About.me uses MongoDB for different pieces of infrastructure, but this talk is just about queuing.

Originally ran a 3-node RabbitMQ cluster, without disk persistence. Were having trouble diagnosing issues at scale. Looked at some other AMQP options, but decided on MongoDB.

Benefits: async ops, per-message (document) atomicity, batch processing, periodic processing, durability, sharding, operational familiarity (n.b. that would be the big one for me!). One drawback: AMQP push model needs to be emulated with MongoDB polling. To model topic matching, they’re using a regex. One thing they don’t (can’t) do with Mongo: fanout.

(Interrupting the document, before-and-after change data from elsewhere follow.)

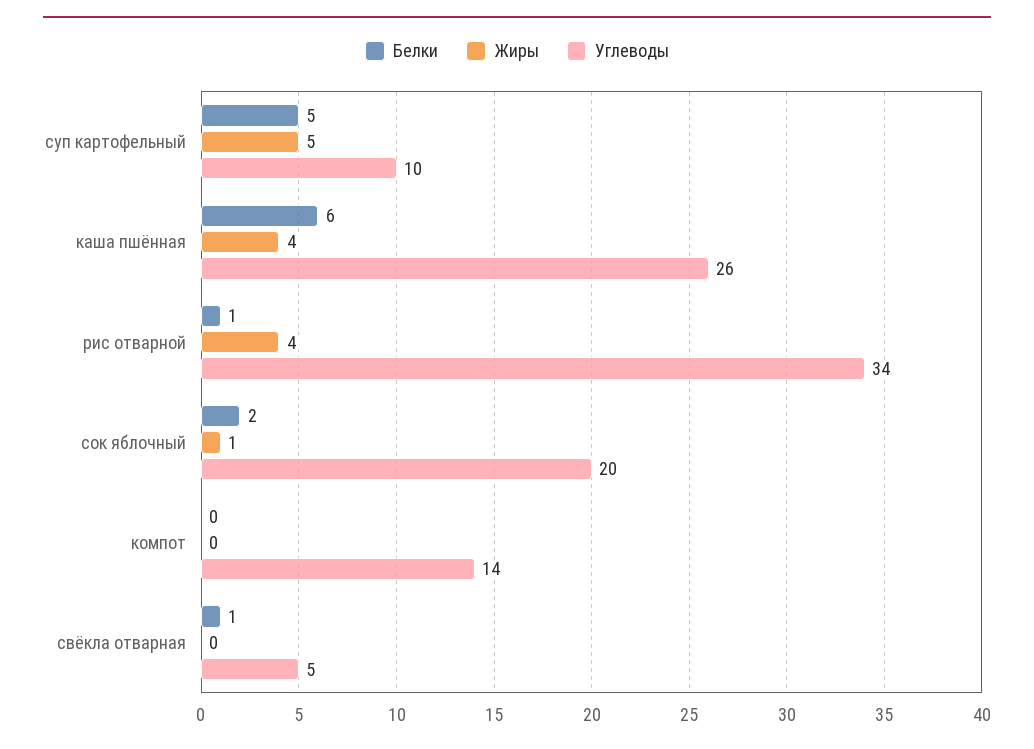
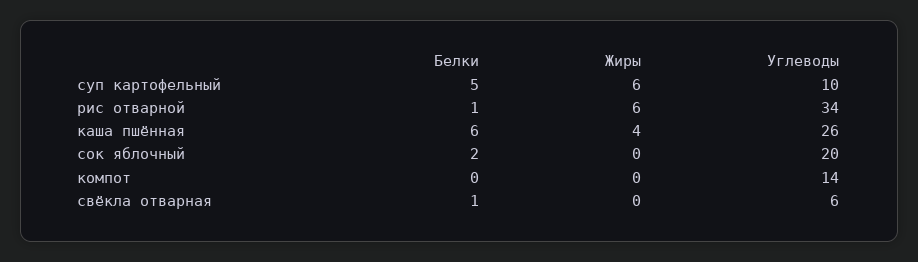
  {
    "Белки": {
      "суп картофельный": 5,
      "каша пшённая": 6,
      "рис отварной": 1,
      "сок яблочный": 2,
      "компот": 0,
      "свёкла отварная": 1
    },
    "Жиры": {
-     "суп картофельный": 5,
+     "суп картофельный": 6,
      "каша пшённая": 4,
-     "рис отварной": 4,
+     "рис отварной": 6,
-     "сок яблочный": 1,
+     "сок яблочный": 0,
      "компот": 0,
      "свёкла отварная": 0
    },
    "Углеводы": {
      "суп картофельный": 10,
      "каша пшённая": 26,
      "рис отварной": 34,
      "сок яблочный": 20,
      "компот": 14,
-     "свёкла отварная": 5
+     "свёкла отварная": 6
    }
  }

Use a capped collection? It has better performance but is limited to a single node and FIFO. They use an uncapped collection: can shard. Can get semi-FIFO but not strict.

Implementation:

Each message is a document. To create a message, just insert. The document has a queue field (string id) and a payload (serialized data).

To consume a message they use a findAndModify to grab and remove a document atomically. They index on (queue, _id).

That’s pretty much it! This would be pretty simple to implement in any language (he’s showing an example in the shell + in Python).

Benchmarks they ran showed MongoDB outperforming RabbitMQ for message creation by 19% (this is a single-node benchmark on a laptop, FYI). For consumption MongoDB again does very well (outperforming RabbitMQ for different levels of concurrency).

FindAndModify is blocking, so you will see high lock % w/ lots of concurrent consumers.

Pros and Cons

Pro: familiar, sharding, durability/persistence, low operational overhead, optional use of advanced queries.

Cons: Not AMQP, needs to poll, performance depends on polling frequency + concurrency, fewer libraries available (for Python there’s a library called Kombu), locking for findAndModify.